Task brief:
Every line with the string "thumb" should be copied from the data.

Records supplied:
BEGIN
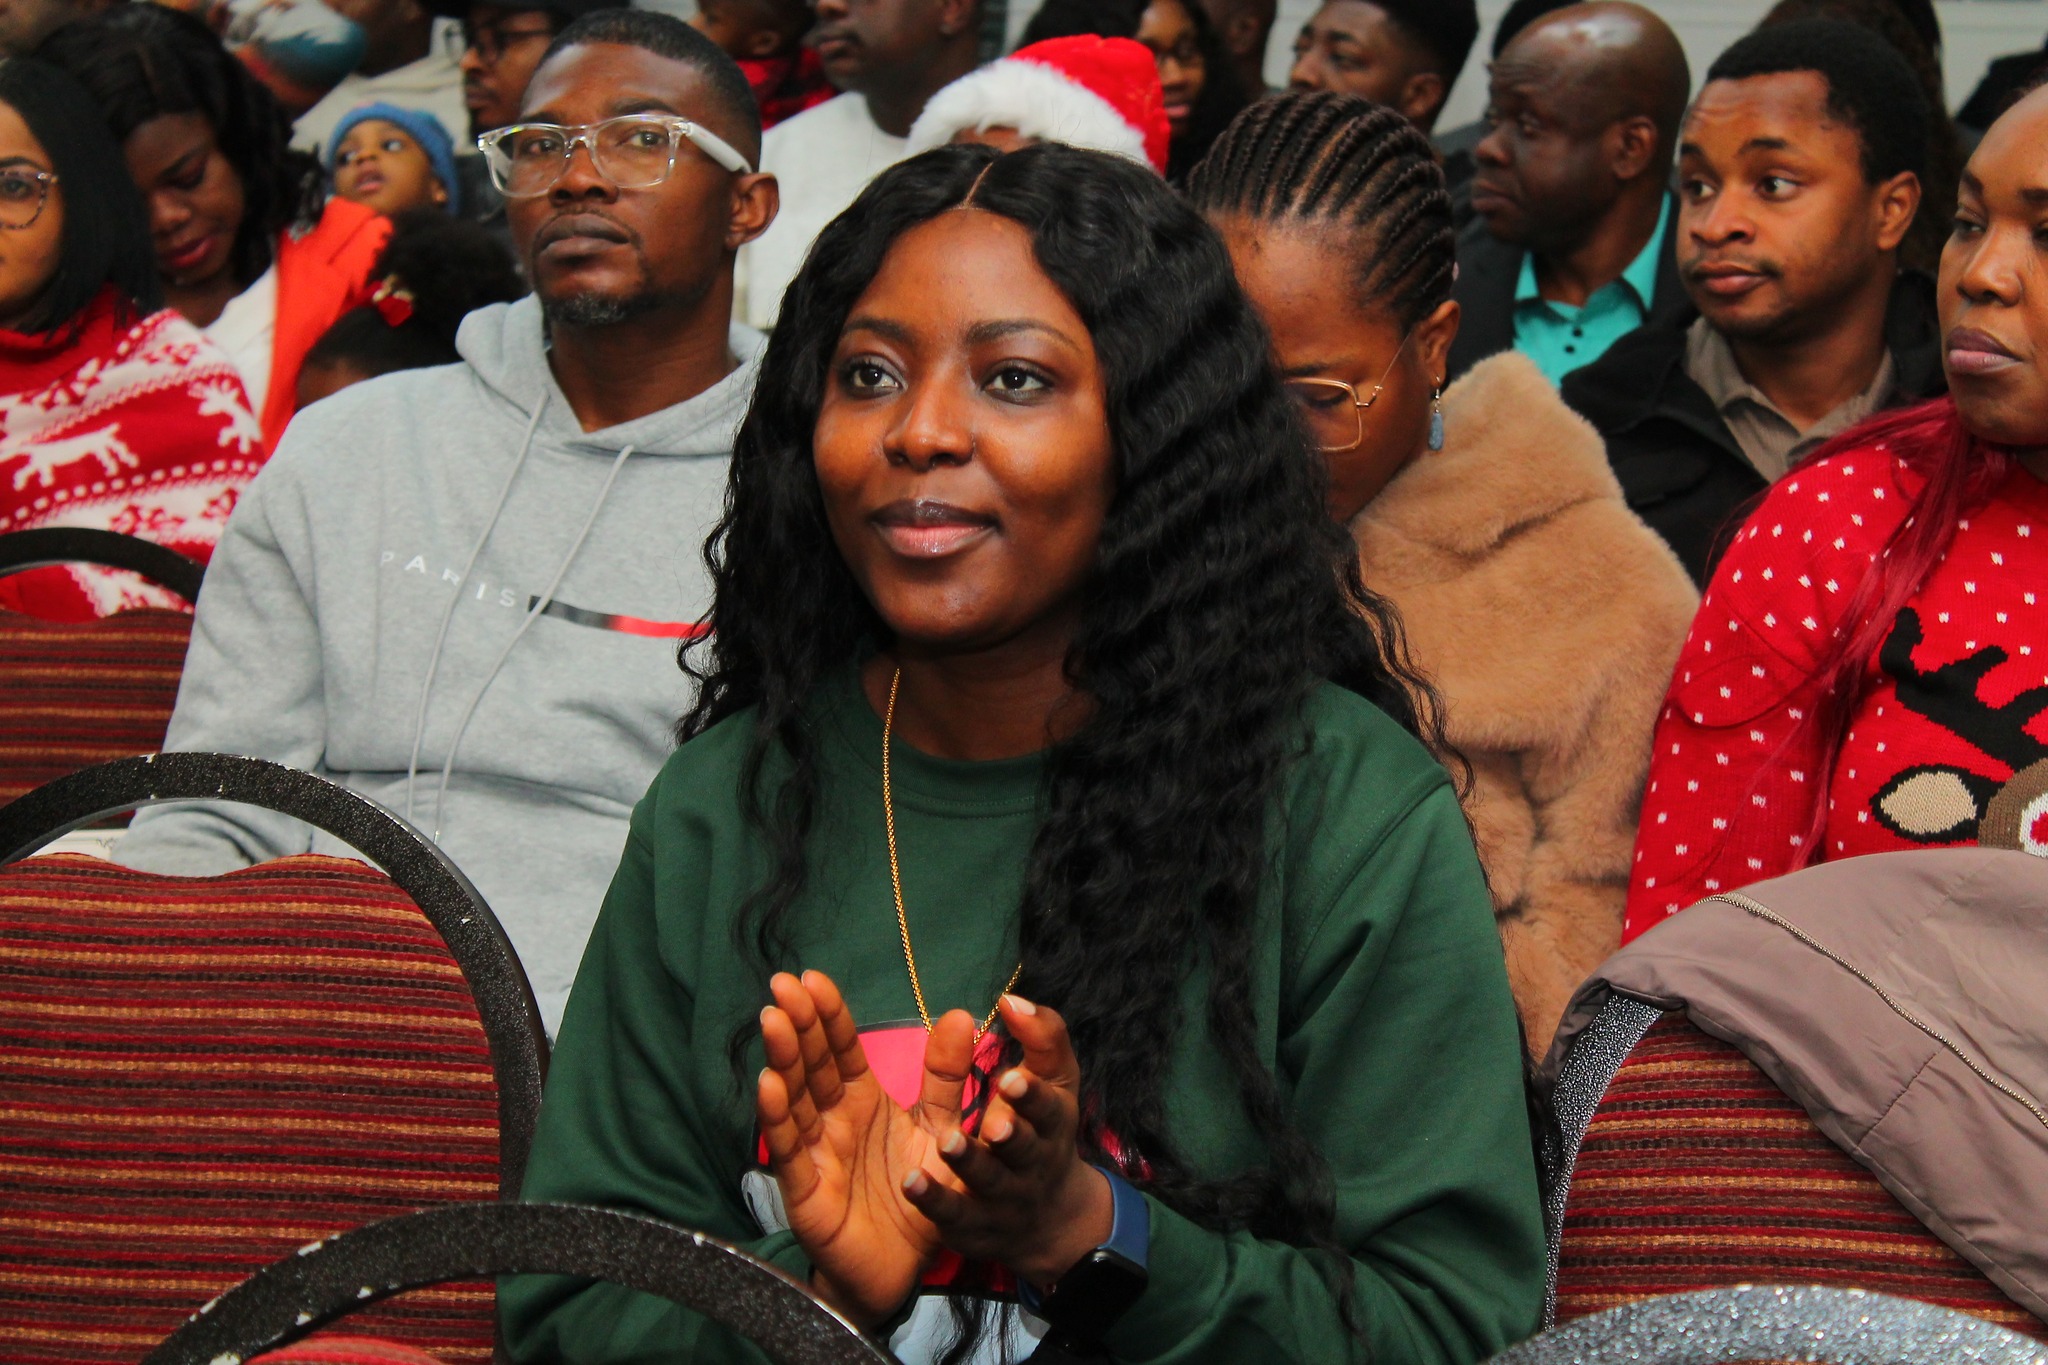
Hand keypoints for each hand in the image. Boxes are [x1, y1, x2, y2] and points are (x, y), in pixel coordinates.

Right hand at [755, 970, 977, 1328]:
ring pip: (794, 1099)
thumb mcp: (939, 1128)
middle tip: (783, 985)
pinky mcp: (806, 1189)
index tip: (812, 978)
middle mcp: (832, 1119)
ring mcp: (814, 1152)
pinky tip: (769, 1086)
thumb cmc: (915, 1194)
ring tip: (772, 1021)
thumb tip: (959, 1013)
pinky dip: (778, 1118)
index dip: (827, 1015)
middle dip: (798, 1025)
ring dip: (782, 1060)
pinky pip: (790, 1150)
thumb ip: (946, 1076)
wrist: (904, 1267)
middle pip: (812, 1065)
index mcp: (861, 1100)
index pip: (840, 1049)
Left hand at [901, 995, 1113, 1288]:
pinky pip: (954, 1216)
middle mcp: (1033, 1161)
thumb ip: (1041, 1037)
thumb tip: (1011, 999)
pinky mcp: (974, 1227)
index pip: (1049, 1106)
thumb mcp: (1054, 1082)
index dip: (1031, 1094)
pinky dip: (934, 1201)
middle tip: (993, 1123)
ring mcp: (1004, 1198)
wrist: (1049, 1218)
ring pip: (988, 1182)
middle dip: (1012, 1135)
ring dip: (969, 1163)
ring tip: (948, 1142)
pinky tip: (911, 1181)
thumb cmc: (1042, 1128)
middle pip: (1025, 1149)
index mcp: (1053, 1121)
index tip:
END
Answer box:
thumb mcp: (939, 1128)
thumb cmc: (915, 1194)
thumb tip: (959, 1013)
thumb ip: (946, 1076)
thumb ip: (1041, 1037)
thumb tip: (1011, 999)
thumb mcp: (1054, 1082)
thumb cmc: (1042, 1128)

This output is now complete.